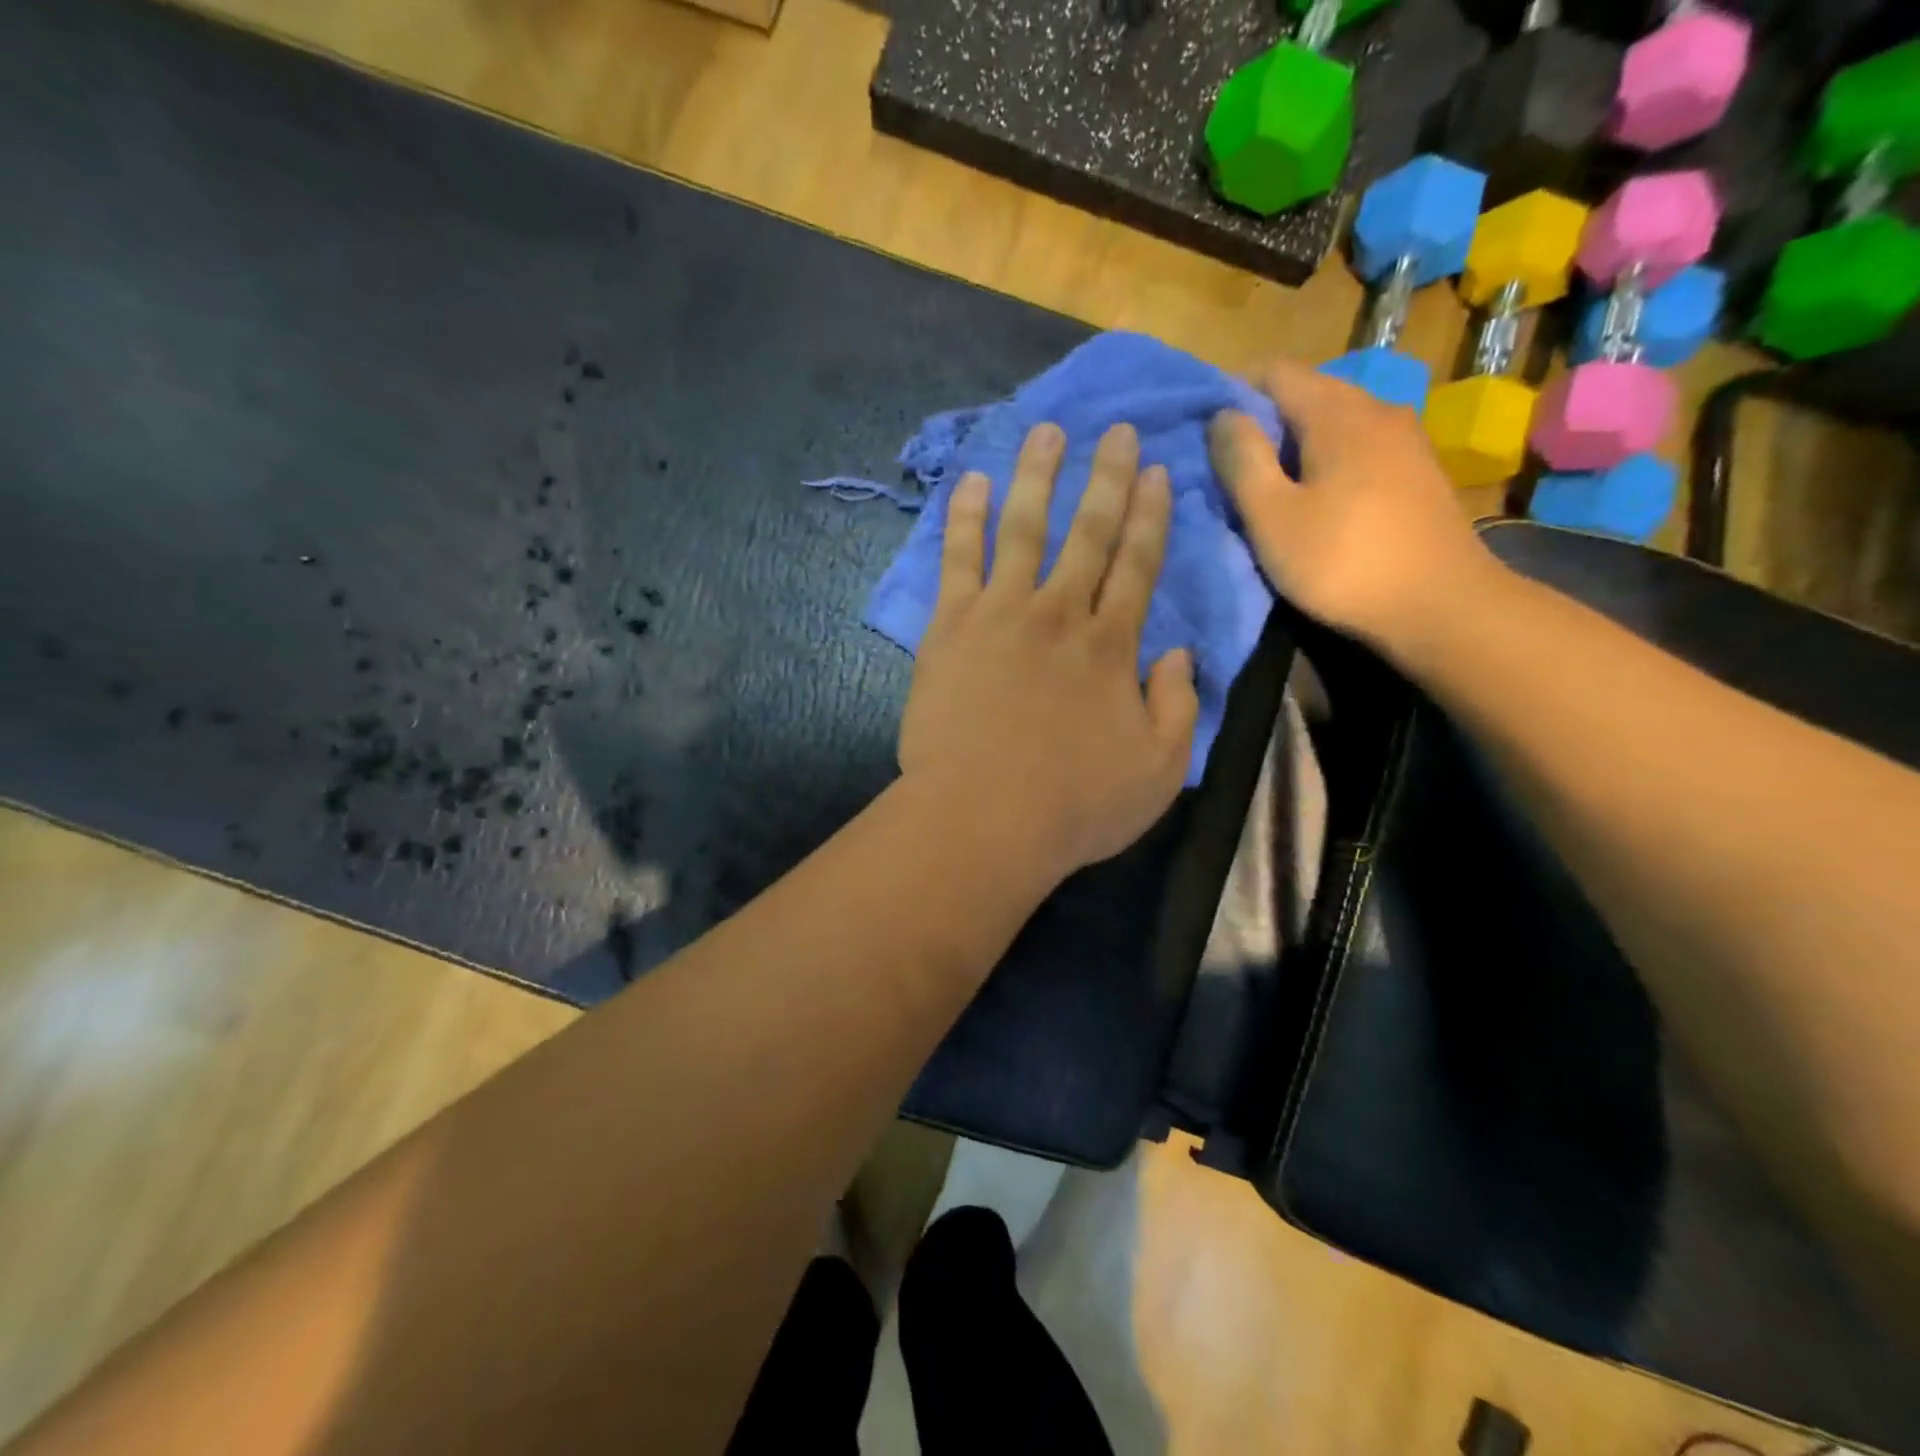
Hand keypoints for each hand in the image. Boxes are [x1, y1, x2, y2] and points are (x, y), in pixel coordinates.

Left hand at [898, 421, 1198, 881]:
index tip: (1155, 473)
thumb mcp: (1159, 770)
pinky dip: (964, 518)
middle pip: (1087, 533)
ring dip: (1037, 477)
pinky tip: (970, 482)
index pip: (1138, 565)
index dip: (1149, 516)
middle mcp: (1059, 614)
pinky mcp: (950, 628)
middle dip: (1105, 478)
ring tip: (1046, 432)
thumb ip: (1179, 707)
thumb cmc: (1074, 805)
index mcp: (1111, 646)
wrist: (982, 818)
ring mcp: (1000, 614)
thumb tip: (1181, 653)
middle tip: (1115, 430)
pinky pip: (958, 560)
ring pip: (1022, 529)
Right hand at [1208, 358, 1505, 652]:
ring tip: (1267, 483)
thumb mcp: (1272, 516)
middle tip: (1229, 462)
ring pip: (1335, 422)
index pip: (1276, 372)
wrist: (1440, 606)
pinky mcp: (1418, 472)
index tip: (1205, 428)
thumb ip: (1242, 460)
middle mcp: (1376, 409)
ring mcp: (1405, 440)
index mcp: (1337, 412)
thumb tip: (1223, 414)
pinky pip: (1358, 447)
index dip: (1234, 391)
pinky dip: (1326, 459)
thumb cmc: (1342, 561)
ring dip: (1295, 442)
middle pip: (1308, 393)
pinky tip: (1315, 497)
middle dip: (1263, 419)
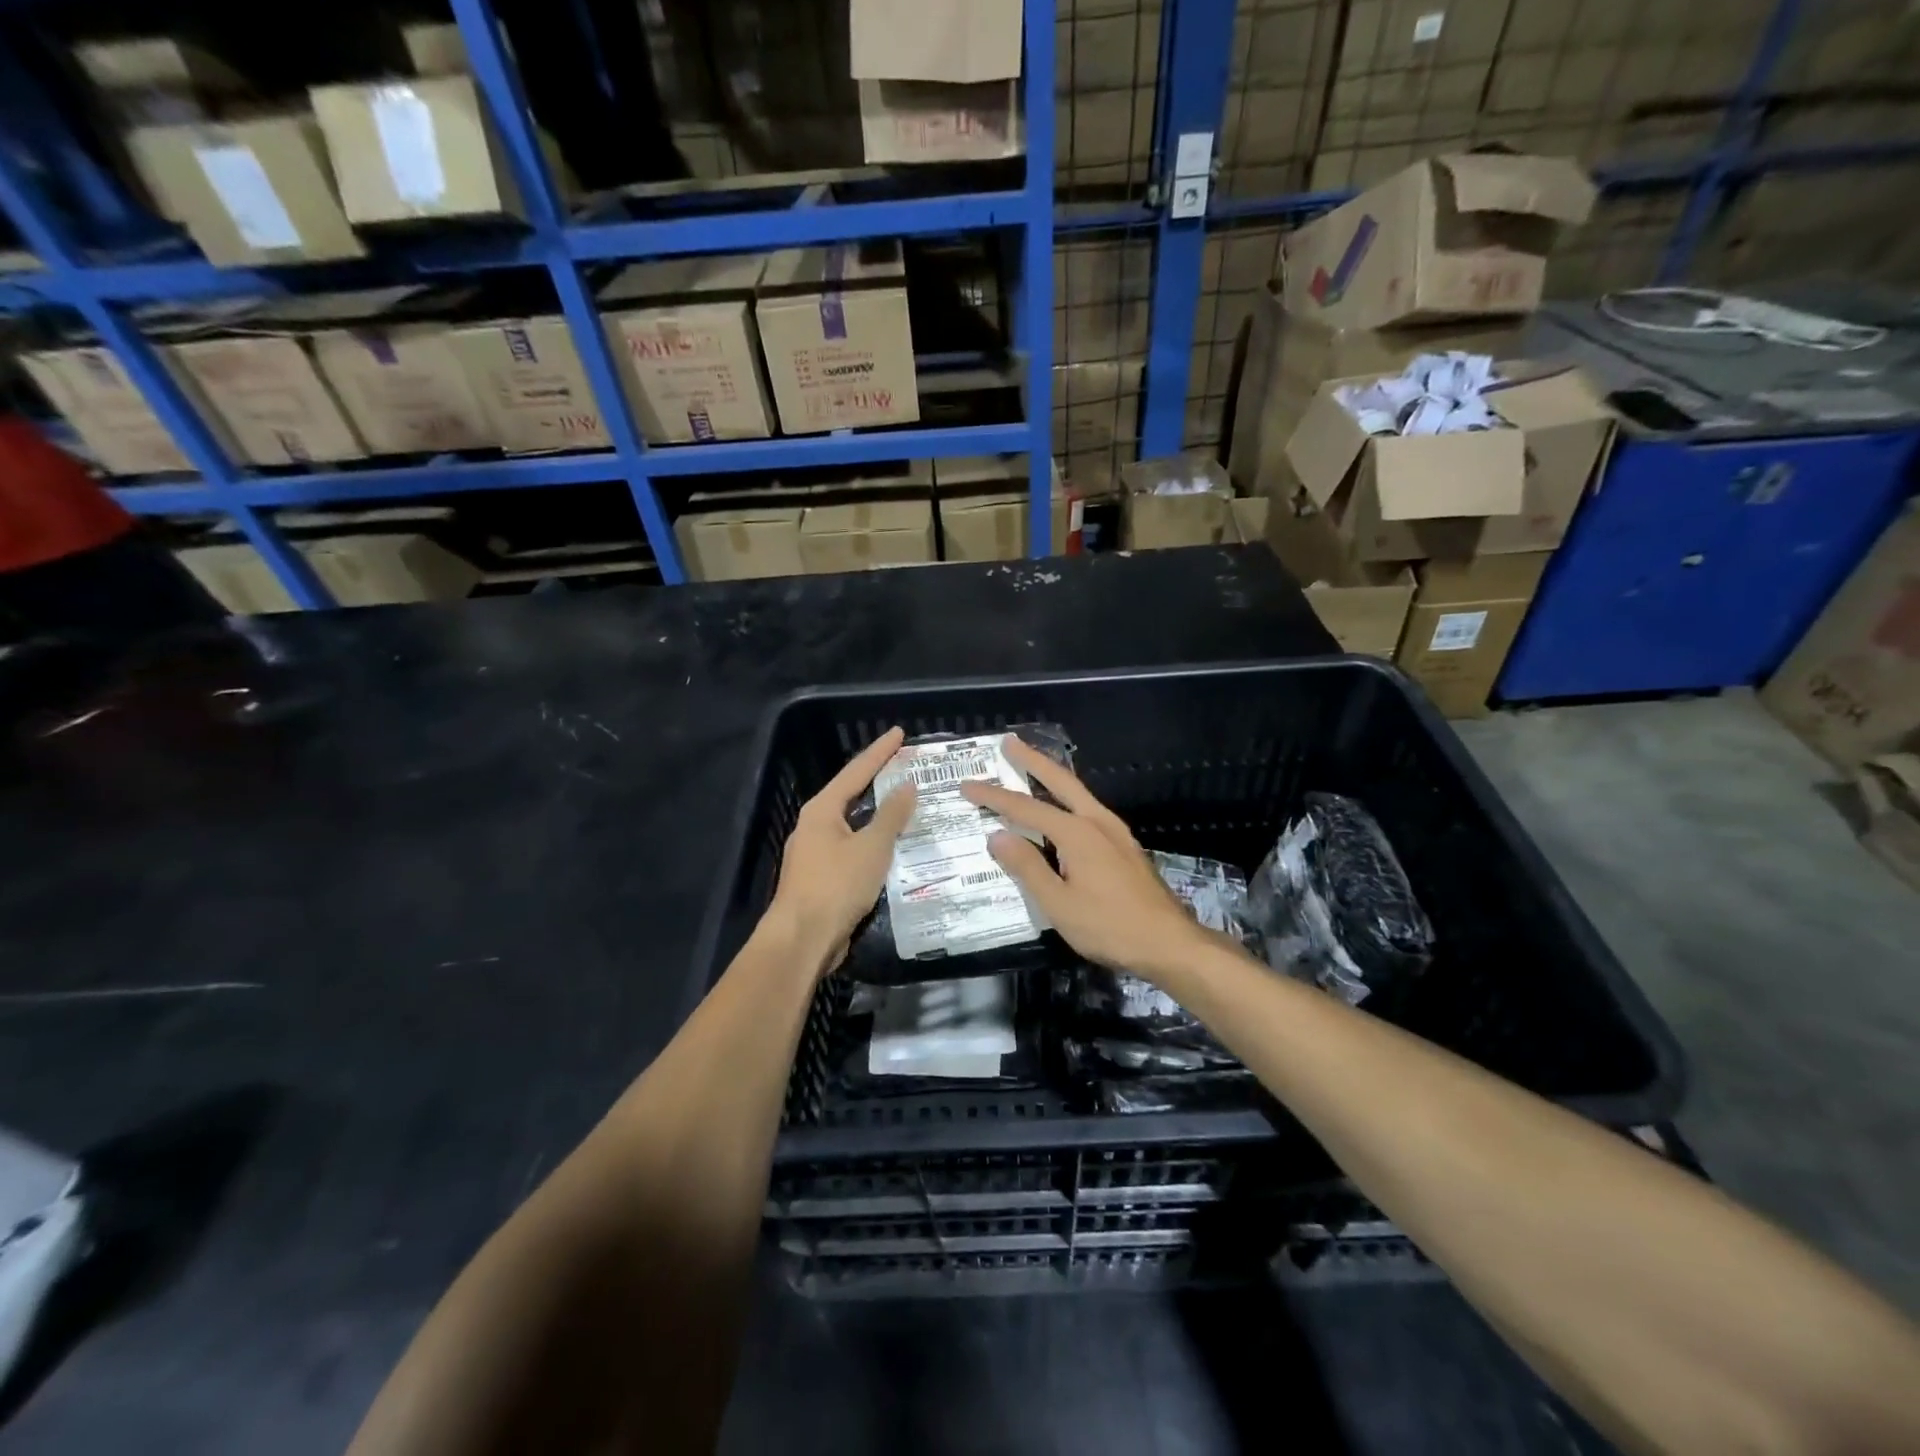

▬▬▬

- [WHAT THE TASK REQUIRES] Number of lines containing "thumb" in the material above: give that number alone.

- [ANSWER FOR THIS EXERCISE] 8